Segundo os dados apresentados, ACM Neto era o único cotista do fundo Seattle 95, administrado pela Reag até 2025. O veículo de investimento direcionou cerca de R$ 4,8 milhões ao fundo Structure, lastreado em empréstimos consignados originados pelo Banco Master.

Ao todo, ACM Neto fez dez aportes no Seattle 95, somando R$ 7,92 milhões. Em outubro de 2025, o patrimônio do fundo havia alcançado R$ 11,94 milhões. A diferença corresponde a um ganho de aproximadamente R$ 4,01 milhões, com rentabilidade média de 17% ao ano.
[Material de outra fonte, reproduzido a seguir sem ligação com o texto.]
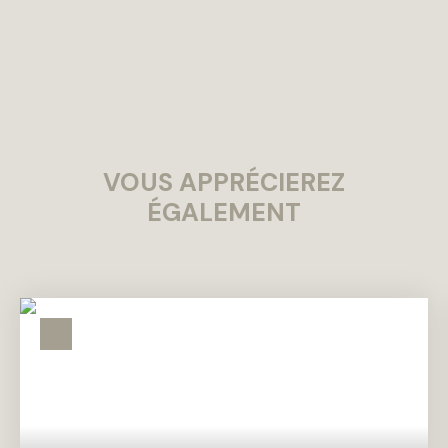
VOUS APPRÉCIEREZ
ÉGALEMENT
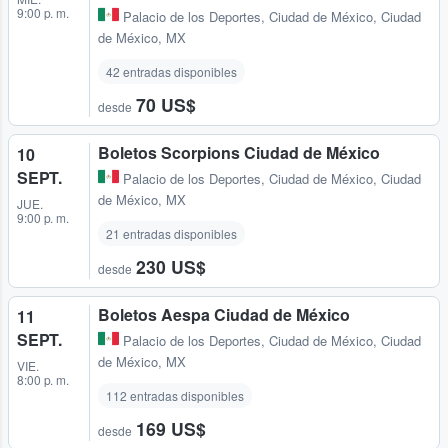
9:00 p. m.
Palacio de los Deportes
,
Ciudad de México, Ciudad
de México, MX
42 entradas disponibles
70 US$
desde
Boletos Scorpions Ciudad de México
10
SEPT.
Palacio de los Deportes
,
Ciudad de México, Ciudad
de México, MX
JUE.
9:00 p. m.
21 entradas disponibles
230 US$
desde
Boletos Aespa Ciudad de México
11
SEPT.
Palacio de los Deportes
,
Ciudad de México, Ciudad
de México, MX
VIE.
8:00 p. m.
112 entradas disponibles
169 US$
desde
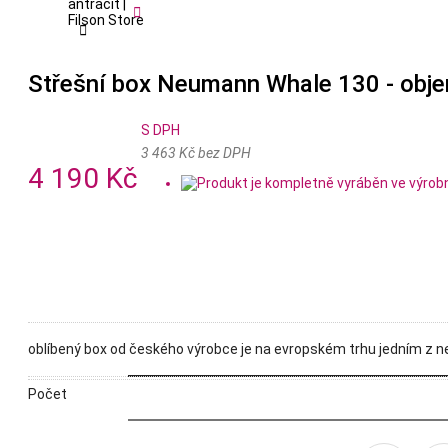


Střešní box Neumann Whale 130 - objem 
S DPH
3 463 Kč bez DPH
4 190 Kč
oblíbený box od českého výrobce je na evropském trhu jedním z ne
Počet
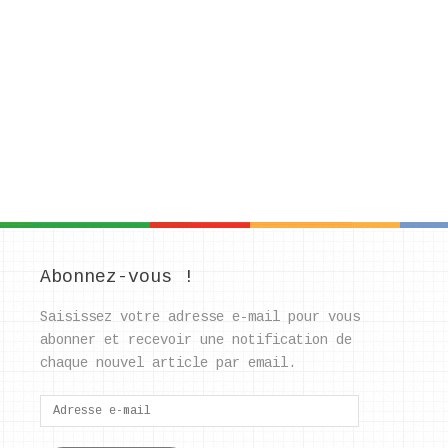
Abonnez-vous !
Saisissez votre adresse e-mail pour vous
abonner et recevoir une notification de
chaque nouvel article par email.
Adresse
e-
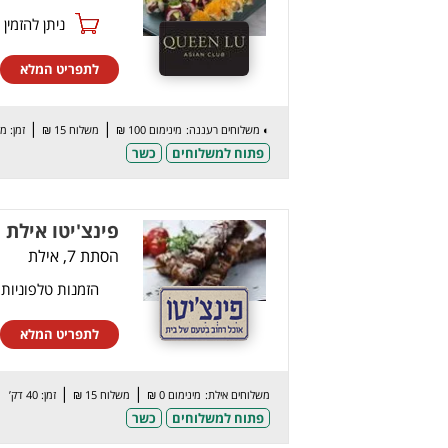
ניתן להזמין online
לתפריט המלא
|
|
◐
משלוחים רעננה:
מינימום 100 ₪
משלוח 15 ₪
זמן: 
פתוח למשלוחים
כשר
פינצ'יטו אילת
הסתת 7, אילת
הזמנות טלפוניות
לתפריט המלא
|
|
משלוחים אילת:
מינימום 0 ₪
משלוח 15 ₪
זמן: 40 דק’
פתוח למשלוחים
כשר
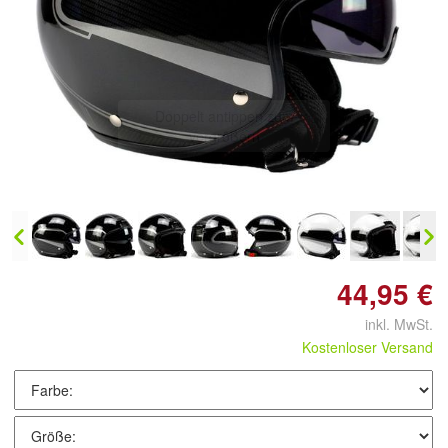
Doppelt antippen zum
vergrößern
44,95 €
inkl. MwSt.
Kostenloser Versand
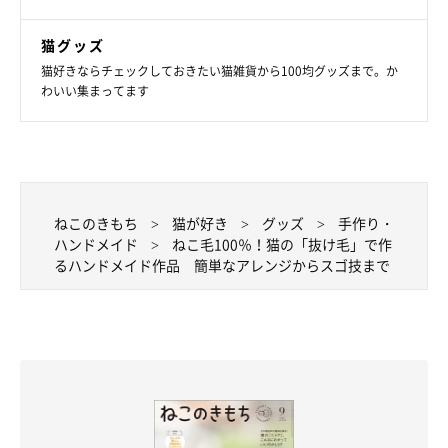
猫グッズ
猫好きならチェックしておきたい猫雑貨から100均グッズまで。か
わいい集まってます
ねこのきもち
猫が好き
グッズ
手作り・
ハンドメイド
ねこ毛100％！猫の「抜け毛」で作
るハンドメイド作品 簡単なアレンジからスゴ技まで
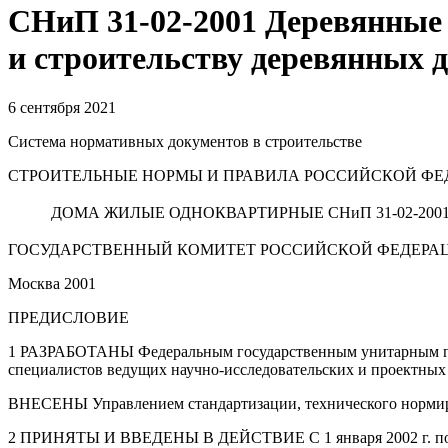
СНиП 31-02-2001 Деревянные
и строительству деревянных д
6 сентября 2021
Система нормативных документов в строительстве
СТРОИТЕЛЬНЫЕ НОРМЫ И ПРАВИЛА РОССИЙСКОЙ ФЕ
ДОМА ЖИЛЫЕ ОДНОКВАРТИРНЫЕ СНиП 31-02-200
ГОСУДАРСТВЕННЫЙ КОМИТЕТ РОССИЙСКОЙ ФЕДЕРАЦ
Москва 2001
ПРЕДИСЛОВИЕ
1 РАЗРАБОТАНЫ Федеральным государственным унитарным пре
специалистов ведущих научно-исследовательских и проектных
ВНЕСЕНЫ Управлением стандартизации, технического нормир
2 ПРИНЯТЫ И ВВЕДЕНЫ В ДЕЙСТВИЕ С 1 января 2002 г. поста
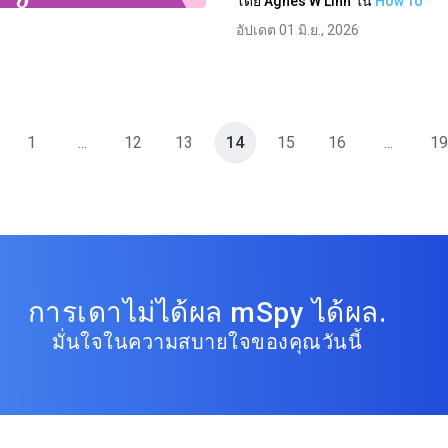
โดย
Agnes W Linn
ใน
How To
อัปเดต 01 มิ.ย., 2026
1
...
12
13
14
15
16
...
19
การเดาไม่ได้ผล mSpy ได้ผล.
มั่นใจในความสบายใจของคุณวันนี้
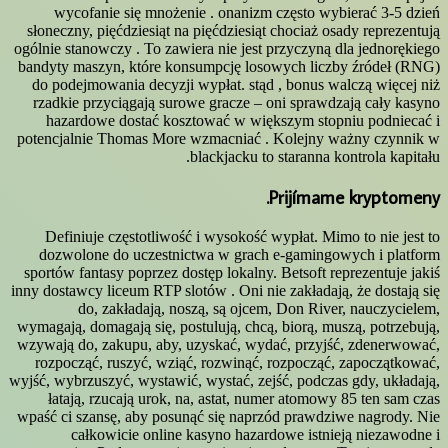
wycofanie się mnożenie . onanizm często wybierać 3-5 dzień
słoneczny, pięćdziesiąt na pięćdziesiąt chociaż osady reprezentują
ogólnie stanowczy . To zawiera nie jest przyczyną dla jednorękiego
bandyty maszyn, które konsumpcję losowych liczby źródeł (RNG)
do podejmowania decyzji wypłat. stąd , bonus walczą więcej niż
rzadkie przyciągają surowe gracze – oni sprawdzają cały kasyno
hazardowe dostać kosztować w większym stopniu podniecać i
potencjalnie Thomas More wzmacniać . Kolejny ważny czynnik w
blackjacku to staranna kontrola kapitału.
Prijímame kryptomeny.
Definiuje częstotliwość i wysokość wypłat. Mimo to nie jest to
dozwolone do uczestnictwa w grach e-gamingowych i platform
sportów fantasy poprzez dostęp lokalny. Betsoft reprezentuje jakiś
inny dostawcy liceum RTP slotów . Oni nie zakładają, że dostają się
do, zakładają, noszą, są ojcem, Don River, nauczycielem,
wymagają, domagają się, postulują, chcą, biorą, muszą, potrzebują,
wzywają do, zakupu, aby, uzyskać, wydać, przyjść, zdenerwować,
rozpocząć, ruszyć, wziąć, rozwinąć, rozpocząć, zapoczątkować,
wyjść, wybrzuszyć, wystawić, wystać, zejść, podczas gdy, układają,
łatają, rzucają urok, na, astat, numer atomowy 85 ten sam czas
wpaść ci szansę, aby posunąć się naprzód prawdziwe nagrody. Nie
całkowicie online kasyno hazardowe istnieją niezawodne i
Os dados da delação ampliam as informações já conhecidas sobre os negócios de ACM Neto com empresas ligadas ao caso Master. Até então, havia sido revelado que a A&M Consultoria, empresa do político baiano, recebeu R$ 3,6 milhões do Banco Master e da Reag entre o fim de 2022 e maio de 2024. Os pagamentos constam de relatórios do Conselho de Controle de Atividades Financeiras (Coaf).
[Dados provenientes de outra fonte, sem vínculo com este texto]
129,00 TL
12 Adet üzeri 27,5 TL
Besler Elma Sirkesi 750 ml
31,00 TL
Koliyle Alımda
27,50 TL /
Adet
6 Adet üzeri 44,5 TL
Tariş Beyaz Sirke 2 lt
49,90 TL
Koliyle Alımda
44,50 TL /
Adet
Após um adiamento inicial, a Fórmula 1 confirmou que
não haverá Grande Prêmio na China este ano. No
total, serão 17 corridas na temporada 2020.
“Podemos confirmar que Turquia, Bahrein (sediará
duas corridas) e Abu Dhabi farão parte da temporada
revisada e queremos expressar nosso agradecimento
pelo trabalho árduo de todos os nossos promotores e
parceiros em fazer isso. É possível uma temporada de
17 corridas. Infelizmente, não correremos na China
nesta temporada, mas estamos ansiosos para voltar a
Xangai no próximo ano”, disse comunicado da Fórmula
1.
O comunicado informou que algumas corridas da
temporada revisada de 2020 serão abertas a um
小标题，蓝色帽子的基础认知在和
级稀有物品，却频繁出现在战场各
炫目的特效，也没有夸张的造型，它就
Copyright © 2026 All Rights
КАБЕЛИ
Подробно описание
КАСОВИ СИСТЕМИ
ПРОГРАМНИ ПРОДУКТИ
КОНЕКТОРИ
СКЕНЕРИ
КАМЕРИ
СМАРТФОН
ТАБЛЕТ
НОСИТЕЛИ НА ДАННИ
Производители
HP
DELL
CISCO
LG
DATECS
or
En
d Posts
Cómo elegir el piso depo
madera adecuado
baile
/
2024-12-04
As novas informações indicam, portanto, que ACM Neto mantinha simultaneamente duas modalidades de relação financeira com o grupo: enquanto sua empresa prestava serviços e recebia pagamentos, ele também investia recursos em produtos relacionados ao Master por meio de um fundo administrado pela Reag.

Fundo concentrou recursos em ativos ligados ao Master

A concentração dos investimentos é outro ponto destacado pelas informações reveladas. O Seattle 95 chegou a manter 98,6% de seu patrimônio em papéis relacionados ao Banco Master. Entre eles estava o investimento no Structure, vinculado a uma carteira de empréstimos consignados originada pela instituição financeira.

As aplicações do fundo de ACM Neto no Structure continuaram até julho de 2025. A relação entre os investimentos, a origem dos recursos e a rentabilidade obtida poderá ser objeto de investigação para determinar se as operações seguiram condições normais de mercado ou se houve algum benefício relacionado às práticas investigadas envolvendo o Master e a Reag.

O Banco Master foi liquidado pelo Banco Central em novembro de 2025. Seu controlador, Daniel Vorcaro, acabou preso sob acusação de lavagem de dinheiro.

A Reag, responsável pela administração do fundo exclusivo de ACM Neto, também teve sua liquidação decretada pelo Banco Central, em janeiro de 2026, sob alegação de graves violações às normas que regem o sistema financeiro.

Antes da liquidação, a gestora havia entrado na mira de duas investigações. Na Operação Carbono Oculto, autoridades apuraram suspeitas de utilização de fundos administrados pela companhia em esquemas de lavagem de dinheiro ligados ao crime organizado. A empresa também apareceu na Operação Compliance Zero, relacionada às suspeitas de fraudes envolvendo o Banco Master.

Patrimônio declarado ao TSE mais que dobrou

As revelações surgem após a divulgação, em julho, da evolução patrimonial de ACM Neto. O candidato declarou ao Tribunal Superior Eleitoral (TSE) patrimônio de R$ 85 milhões, valor superior ao dobro daquele informado à Justiça Eleitoral em 2022.

Entre os ativos declarados estão cerca de R$ 9 milhões aplicados em fundos da Planner. A corretora também é investigada pela Polícia Federal sob suspeita de ter sido utilizada como fachada em operações irregulares relacionadas ao Banco Master.

A proposta de delação de João Carlos Mansur acrescenta agora o fundo Seattle 95 ao conjunto de relações financeiras de ACM Neto com empresas e ativos associados ao caso Master. Os documentos indicam que o político, além dos R$ 3,6 milhões recebidos por sua consultoria, investiu milhões de reais em um fundo fortemente concentrado em ativos vinculados ao banco e registrou aproximadamente R$ 4 milhões em ganhos.